Integrating phase-change or similar materials may help with AI applications. Though MZIs and resonators are good for linear operations, they fare less well with the highly non-linear activation functions used in neural networks. Novel materials would avoid the need to go through energy-intensive electro-optical conversions to implement these functions.
Above: iPronics chip contains a set of interlinked rings that can be configured as around 20 MZIs or seven microring resonators
Photonic AI developments
In the meantime, though more photonics AI developments are coming out of academia, some companies already in business have moved into parallel markets.
Optalysys now focuses on using its SLM-based architecture for accelerating algorithms that work on encrypted data. US-based Luminous had originally planned to build its own photonic AI system, looking at both spiking neural networks and matrix-arithmetic accelerators. But a little over a year ago, the company changed direction.
Management decided to focus on integrating a fully electronic accelerator with photonics for the interconnect on the basis that this architecture would deliver better prospects for relieving the bottlenecks in AI training using today’s technology.
Though data-centre applications continue to attract venture-capital funding, they may not provide the best outlet for novel materials. One driver behind the development of optical computing in the 1990s lay in routers. The increasing use of machine learning for classifying network packets and for coordinating 5G basestations, which are today interconnected by fibre, provides an opportunity for photonic AI.

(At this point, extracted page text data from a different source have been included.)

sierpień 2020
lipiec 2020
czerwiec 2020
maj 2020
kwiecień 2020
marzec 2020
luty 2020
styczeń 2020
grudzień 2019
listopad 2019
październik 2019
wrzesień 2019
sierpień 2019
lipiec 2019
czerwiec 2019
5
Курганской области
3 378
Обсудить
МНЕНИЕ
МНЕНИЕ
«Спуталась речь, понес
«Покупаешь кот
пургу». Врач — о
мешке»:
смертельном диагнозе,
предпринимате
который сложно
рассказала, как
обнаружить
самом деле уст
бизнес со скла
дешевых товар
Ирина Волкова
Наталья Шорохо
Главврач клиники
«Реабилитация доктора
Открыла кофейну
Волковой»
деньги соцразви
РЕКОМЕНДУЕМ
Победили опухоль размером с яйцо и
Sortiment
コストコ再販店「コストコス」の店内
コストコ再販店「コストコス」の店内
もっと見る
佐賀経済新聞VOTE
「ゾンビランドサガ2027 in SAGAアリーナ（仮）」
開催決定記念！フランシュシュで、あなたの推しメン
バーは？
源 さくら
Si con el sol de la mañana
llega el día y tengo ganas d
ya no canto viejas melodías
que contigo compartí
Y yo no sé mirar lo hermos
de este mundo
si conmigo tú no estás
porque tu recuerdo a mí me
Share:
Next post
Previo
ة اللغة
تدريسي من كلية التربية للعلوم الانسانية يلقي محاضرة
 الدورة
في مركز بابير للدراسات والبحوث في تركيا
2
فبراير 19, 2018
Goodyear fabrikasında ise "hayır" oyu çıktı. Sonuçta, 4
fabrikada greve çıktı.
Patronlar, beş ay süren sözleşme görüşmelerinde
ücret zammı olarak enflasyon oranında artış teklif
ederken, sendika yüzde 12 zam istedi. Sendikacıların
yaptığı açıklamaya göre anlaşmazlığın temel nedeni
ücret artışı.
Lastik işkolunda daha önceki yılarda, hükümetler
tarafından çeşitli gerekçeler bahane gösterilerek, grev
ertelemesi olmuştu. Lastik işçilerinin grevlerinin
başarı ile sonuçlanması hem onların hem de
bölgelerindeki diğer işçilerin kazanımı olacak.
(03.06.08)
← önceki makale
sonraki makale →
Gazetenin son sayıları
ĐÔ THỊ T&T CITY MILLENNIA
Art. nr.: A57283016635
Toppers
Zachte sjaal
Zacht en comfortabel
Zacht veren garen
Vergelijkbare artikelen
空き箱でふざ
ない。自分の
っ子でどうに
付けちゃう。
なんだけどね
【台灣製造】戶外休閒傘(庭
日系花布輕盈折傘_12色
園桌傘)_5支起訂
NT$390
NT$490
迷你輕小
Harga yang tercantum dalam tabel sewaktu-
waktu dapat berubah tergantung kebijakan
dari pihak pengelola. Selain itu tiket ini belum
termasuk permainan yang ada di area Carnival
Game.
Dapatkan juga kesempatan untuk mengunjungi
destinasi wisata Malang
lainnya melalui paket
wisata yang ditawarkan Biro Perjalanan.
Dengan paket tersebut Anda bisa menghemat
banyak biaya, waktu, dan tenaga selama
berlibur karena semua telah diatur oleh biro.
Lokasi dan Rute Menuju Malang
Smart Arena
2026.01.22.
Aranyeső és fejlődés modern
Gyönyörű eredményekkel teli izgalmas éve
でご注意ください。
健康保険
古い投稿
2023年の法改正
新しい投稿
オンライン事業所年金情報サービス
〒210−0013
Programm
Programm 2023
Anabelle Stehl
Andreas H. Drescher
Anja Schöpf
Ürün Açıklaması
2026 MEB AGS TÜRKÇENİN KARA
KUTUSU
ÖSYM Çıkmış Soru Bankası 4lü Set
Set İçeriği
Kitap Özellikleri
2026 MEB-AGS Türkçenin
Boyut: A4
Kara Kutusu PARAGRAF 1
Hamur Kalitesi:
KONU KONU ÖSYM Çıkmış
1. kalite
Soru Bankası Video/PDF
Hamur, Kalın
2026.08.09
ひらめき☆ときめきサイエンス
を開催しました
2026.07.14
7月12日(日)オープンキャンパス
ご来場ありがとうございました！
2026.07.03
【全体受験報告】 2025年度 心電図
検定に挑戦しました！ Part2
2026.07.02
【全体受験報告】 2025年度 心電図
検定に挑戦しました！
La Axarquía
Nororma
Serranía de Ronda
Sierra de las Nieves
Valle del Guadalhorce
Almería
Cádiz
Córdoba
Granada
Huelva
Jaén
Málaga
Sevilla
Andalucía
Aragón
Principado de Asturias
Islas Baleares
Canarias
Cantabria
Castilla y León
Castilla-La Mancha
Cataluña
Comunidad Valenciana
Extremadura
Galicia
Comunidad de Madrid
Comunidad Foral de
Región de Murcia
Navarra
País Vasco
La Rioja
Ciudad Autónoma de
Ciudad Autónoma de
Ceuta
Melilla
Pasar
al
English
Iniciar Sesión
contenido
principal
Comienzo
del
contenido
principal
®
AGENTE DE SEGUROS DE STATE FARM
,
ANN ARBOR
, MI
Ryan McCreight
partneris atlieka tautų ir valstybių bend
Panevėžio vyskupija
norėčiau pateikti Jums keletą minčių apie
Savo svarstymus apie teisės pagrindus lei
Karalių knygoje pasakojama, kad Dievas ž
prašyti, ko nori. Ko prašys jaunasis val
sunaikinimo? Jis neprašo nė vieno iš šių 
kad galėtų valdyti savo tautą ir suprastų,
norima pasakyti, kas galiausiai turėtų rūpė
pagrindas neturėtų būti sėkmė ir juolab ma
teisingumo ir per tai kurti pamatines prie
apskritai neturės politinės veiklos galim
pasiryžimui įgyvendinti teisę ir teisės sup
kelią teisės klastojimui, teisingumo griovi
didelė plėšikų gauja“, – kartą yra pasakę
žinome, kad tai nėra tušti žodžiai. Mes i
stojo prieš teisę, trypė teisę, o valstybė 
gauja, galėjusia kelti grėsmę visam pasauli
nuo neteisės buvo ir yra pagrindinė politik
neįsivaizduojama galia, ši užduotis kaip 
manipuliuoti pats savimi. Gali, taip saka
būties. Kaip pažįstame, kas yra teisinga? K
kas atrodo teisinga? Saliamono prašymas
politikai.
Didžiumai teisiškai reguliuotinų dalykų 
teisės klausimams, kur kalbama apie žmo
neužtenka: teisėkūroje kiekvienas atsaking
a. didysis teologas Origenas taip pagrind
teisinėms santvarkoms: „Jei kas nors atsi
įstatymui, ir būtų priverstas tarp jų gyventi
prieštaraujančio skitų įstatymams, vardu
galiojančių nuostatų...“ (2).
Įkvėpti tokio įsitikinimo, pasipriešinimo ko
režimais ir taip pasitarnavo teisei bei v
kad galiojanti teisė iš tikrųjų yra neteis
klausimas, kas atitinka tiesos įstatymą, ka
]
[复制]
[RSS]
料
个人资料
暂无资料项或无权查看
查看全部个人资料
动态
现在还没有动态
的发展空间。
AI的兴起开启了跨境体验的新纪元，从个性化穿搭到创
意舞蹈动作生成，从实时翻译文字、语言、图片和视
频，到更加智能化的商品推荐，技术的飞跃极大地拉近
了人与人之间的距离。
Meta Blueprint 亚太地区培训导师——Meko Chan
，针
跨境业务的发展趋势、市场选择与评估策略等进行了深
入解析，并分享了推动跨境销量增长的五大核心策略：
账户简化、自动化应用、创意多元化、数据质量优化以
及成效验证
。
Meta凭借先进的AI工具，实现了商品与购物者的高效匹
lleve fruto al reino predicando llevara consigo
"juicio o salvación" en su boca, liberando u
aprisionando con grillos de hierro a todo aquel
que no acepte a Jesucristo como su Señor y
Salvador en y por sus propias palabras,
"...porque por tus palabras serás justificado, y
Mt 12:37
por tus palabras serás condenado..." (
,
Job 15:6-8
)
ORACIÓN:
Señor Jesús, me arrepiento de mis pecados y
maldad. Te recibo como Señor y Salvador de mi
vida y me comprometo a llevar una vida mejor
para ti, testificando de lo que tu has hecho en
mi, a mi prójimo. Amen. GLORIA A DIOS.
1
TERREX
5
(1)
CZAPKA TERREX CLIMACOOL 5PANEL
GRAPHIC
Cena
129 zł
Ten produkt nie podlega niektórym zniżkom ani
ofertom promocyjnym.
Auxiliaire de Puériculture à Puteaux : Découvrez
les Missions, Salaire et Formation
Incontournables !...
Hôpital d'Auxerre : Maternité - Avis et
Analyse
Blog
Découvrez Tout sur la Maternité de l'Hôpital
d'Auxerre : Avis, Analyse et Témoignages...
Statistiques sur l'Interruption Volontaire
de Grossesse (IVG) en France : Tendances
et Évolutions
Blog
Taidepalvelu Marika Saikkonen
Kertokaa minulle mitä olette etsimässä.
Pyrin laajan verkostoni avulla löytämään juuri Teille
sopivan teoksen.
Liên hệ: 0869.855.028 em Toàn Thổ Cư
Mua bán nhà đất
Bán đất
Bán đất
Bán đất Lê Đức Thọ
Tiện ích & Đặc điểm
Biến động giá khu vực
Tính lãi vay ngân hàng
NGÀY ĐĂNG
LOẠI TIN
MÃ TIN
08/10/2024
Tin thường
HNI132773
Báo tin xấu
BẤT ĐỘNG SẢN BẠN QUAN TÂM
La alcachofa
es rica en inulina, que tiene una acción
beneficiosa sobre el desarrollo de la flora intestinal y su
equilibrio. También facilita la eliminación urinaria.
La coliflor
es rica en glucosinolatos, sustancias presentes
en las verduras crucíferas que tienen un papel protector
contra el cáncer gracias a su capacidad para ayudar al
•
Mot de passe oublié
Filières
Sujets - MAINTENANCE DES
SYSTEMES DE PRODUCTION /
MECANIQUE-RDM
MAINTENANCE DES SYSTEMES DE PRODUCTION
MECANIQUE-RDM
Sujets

Similarly, photonic processors could find uses as high-bandwidth preprocessors for optical sensors and cameras.
A key issue with deploying the new materials lies in obtaining access to manufacturing to even prototype with them.
Researchers have found it difficult to find foundries who will work with novel phase-change and similar materials. Initiative like the EU’s PhotonixFab network of pilot lines may close the gap by providing stronger links between commercial foundries and research institutes with lab-scale equipment.
But photonics has a way to go before it becomes a staple of computing rather than communications.